• [出典]
社内一丸の「プリズンブレイク撲滅運動」を

    第二のタイプは大手企業に多く見られます。優秀な社員の陰に隠れ、楽をしながら高い報酬を得たいと考えているため、上司のきめ細かいチェックが不可欠です。そもそも仕事に対する意欲が極端に低いため、成長させようと努力しても「え~、もうやめてよ~。今以上のことは期待しないでぇ!」というのが本音なのです。

    「こんなことで手を煩わせないでくれよ」と言っても「そのために管理職がいるのでは?」などと的外れの反論をしてきます。退職してほしいけどなかなか退職せず、管理職が激しいストレスを感じるタイプです。

    このタイプへの対応策は、社内で「プリズンブレイク撲滅運動」を展開することです。「上司が指示した仕事は勝手な判断で断らない」「ぎりぎりまで放っておかない」「進捗状況を報告させる」など、ある期間を決めて社内一丸となって取り組むのです。

• [課題] 出典によると、第二のタイプはどのような企業に多く見られますか。 ここからのエントリは、上の出典とは別のところから取られたものです。

• [抜粋データ]
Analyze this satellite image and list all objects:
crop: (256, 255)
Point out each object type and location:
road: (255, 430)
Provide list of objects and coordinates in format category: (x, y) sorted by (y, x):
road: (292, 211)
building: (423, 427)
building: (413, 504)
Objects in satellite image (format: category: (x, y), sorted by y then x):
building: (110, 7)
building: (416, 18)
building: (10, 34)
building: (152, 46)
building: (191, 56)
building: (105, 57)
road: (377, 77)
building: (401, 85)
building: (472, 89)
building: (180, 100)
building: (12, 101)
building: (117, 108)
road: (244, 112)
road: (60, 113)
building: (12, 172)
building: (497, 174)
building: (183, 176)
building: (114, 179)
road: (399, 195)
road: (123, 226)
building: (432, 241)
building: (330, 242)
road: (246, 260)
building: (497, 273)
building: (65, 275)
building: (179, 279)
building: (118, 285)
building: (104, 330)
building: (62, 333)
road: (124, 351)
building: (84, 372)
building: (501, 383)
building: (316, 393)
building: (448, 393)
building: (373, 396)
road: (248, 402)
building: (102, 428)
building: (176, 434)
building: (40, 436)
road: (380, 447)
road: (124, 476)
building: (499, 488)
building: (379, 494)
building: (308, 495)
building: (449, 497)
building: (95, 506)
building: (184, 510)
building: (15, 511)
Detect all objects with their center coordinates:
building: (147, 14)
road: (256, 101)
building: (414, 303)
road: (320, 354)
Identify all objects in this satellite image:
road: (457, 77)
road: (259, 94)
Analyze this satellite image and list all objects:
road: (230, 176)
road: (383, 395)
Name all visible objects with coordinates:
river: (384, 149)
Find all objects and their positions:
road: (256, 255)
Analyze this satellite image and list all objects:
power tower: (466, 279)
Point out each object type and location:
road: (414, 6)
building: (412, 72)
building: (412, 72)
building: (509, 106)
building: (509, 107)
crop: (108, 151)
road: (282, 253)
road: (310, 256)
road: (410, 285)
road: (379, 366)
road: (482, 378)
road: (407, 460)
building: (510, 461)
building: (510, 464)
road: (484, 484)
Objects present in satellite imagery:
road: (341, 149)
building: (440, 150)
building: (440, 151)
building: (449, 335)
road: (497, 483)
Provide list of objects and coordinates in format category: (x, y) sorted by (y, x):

• [回答] 大手企業に多く見られます。